Pensare che Dio possa essere diverso dall’immagine noiosa che ce ne siamo fatta, dice Marco, è già l’inizio di un cambiamento radicale, di una nuova creazione. Prepararsi al Natale vero significa, allora, riprendere in mano la buona notizia che è Gesù, farla diventare concretezza nelle nostre scelte, danza per la nostra vita.

Profeti
Come Giovanni il battezzatore possiamo diventare profeti di Dio, aiutarci ed aiutare i fratelli a preparare la strada a Dio. I profeti non sono coloro che indovinano il futuro, ma coloro che interpretano il presente, che ci aiutano a leggere la nostra vita in una luce di fede, a indovinarne la novità, a capirne il senso.
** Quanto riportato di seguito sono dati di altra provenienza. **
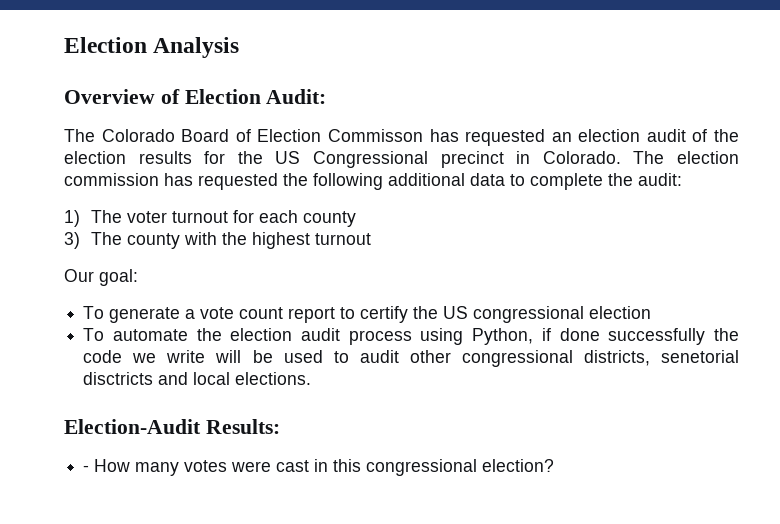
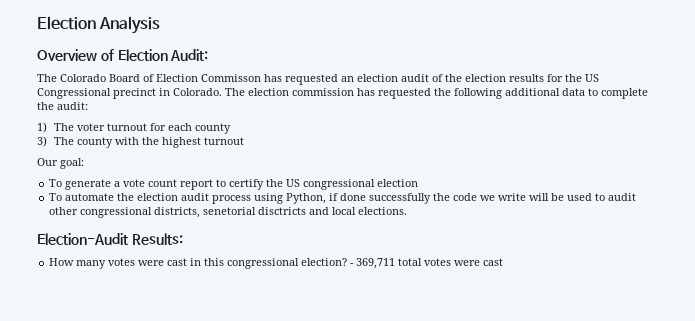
[83,465,90,472] - -> (183, 239) none
(555, 465) none -> [350,258,504,269] - 369,711 total votes were cast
Non è difficile vivere, è impossibile se non capiamo per quale strana ragione siamo stati messi al mondo. Superata la tentazione dei sempre presenti idoli della nostra vita (immagine di sé, carriera, denaro) che falsamente pretendono di riempire il senso di infinito che ci abita, ci resta questo vuoto immenso di senso da colmare, il bisogno assoluto di capire.
Molti, ahimè, vi hanno rinunciato, hanno abdicato a pensare, a vivere, travolti dalla quotidianità.
Dio non si scoraggia e li/ci raggiunge proprio nella quotidianità, diventando uno di noi.
Abbiamo urgenza di profetiamo, abbiamo bisogno di persone che ci scuotano come un pugno nello stomaco. Buon Dio, di persone che ci blandiscono non sappiamo che farcene. Ciò di cui abbiamo bisogno è di una Parola che spezzi la crosta che si è formato intorno al nostro cuore.
Accogliamo la profezia del battezzatore e dei tanti che camminano – mascherati da uomini comuni – in mezzo alle nostre fetide città. Non lasciamo che la profezia abbandoni la Chiesa, comunità dei cercatori di Dio, ma che sia sempre presente, anche quando è scomoda.